* Sobre o exercício *
Reproduza fielmente, do texto sobre a reforma do Ensino Médio, o trecho que vai de "Iraci Lacerda e" até "do Ensino Médio.", incluindo essas palavras.

* Texto *
6 de novembro de 2016

Iraci Lacerda e Hélio Miguel

A Medida Provisória (MP) 746/2016, que institui mudanças no currículo e uma Base Nacional Comum Curricular para as escolas de Ensino Médio, segue caminhos semelhantes aos das demais Reformas aceleradas pelo governo Temer: corta verbas públicas, retira direitos, aumenta a precarização do ensino e do trabalho e entrega às empresas o dinheiro público e um maior controle sobre a vida de estudantes e trabalhadores.3

Nesse caso, a entrega do dinheiro público que se dará através das chamadas Parcerias Público-Privada (PPPs) – forma de contrato realizado entre administração pública e empresas privadas para exploração de bens ou serviços por um período determinado (ver link) – é o motivador primeiro da Reforma do Ensino Médio.

Um bloco de dados

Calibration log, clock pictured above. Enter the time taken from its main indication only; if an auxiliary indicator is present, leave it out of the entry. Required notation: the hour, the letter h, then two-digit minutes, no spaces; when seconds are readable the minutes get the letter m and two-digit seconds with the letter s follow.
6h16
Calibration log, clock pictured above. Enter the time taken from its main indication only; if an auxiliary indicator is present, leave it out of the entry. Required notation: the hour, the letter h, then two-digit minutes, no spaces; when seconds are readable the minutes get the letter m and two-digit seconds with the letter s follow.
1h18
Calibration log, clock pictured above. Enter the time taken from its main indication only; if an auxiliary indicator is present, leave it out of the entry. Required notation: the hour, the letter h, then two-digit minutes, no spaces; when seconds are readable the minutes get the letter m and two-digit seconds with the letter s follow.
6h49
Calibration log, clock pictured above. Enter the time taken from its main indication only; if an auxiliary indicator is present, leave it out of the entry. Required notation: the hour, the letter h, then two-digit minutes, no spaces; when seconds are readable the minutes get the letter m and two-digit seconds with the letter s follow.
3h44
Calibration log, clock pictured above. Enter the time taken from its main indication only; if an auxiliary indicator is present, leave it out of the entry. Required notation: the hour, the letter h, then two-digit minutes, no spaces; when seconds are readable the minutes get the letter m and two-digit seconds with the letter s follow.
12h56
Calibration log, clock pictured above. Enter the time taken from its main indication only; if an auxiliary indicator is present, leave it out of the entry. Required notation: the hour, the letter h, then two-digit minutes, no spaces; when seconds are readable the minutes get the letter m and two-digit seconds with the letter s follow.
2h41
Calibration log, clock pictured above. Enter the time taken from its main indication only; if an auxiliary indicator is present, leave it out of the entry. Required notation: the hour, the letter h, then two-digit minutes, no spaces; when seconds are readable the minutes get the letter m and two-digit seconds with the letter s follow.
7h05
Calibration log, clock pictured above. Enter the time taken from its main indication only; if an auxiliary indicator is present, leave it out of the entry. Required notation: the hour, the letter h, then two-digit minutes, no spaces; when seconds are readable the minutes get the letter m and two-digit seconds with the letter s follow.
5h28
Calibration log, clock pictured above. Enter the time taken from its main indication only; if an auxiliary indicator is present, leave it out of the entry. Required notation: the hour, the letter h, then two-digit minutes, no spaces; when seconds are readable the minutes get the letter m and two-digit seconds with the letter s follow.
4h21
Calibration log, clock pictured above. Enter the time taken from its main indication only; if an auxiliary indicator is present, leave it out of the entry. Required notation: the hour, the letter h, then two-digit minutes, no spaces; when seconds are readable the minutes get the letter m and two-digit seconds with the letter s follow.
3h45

* Resposta à tarefa *
Iraci Lacerda e Hélio Miguel

A Medida Provisória (MP) 746/2016, que institui mudanças no currículo e uma Base Nacional Comum Curricular para as escolas de Ensino Médio, segue caminhos semelhantes aos das demais Reformas aceleradas pelo governo Temer: corta verbas públicas, retira direitos, aumenta a precarização do ensino e do trabalho e entrega às empresas o dinheiro público e um maior controle sobre a vida de estudantes e trabalhadores.3

Nesse caso, a entrega do dinheiro público que se dará através das chamadas Parcerias Público-Privada (PPPs) – forma de contrato realizado entre administração pública e empresas privadas para exploração de bens ou serviços por um período determinado (ver link) – é o motivador primeiro da Reforma do Ensino Médio.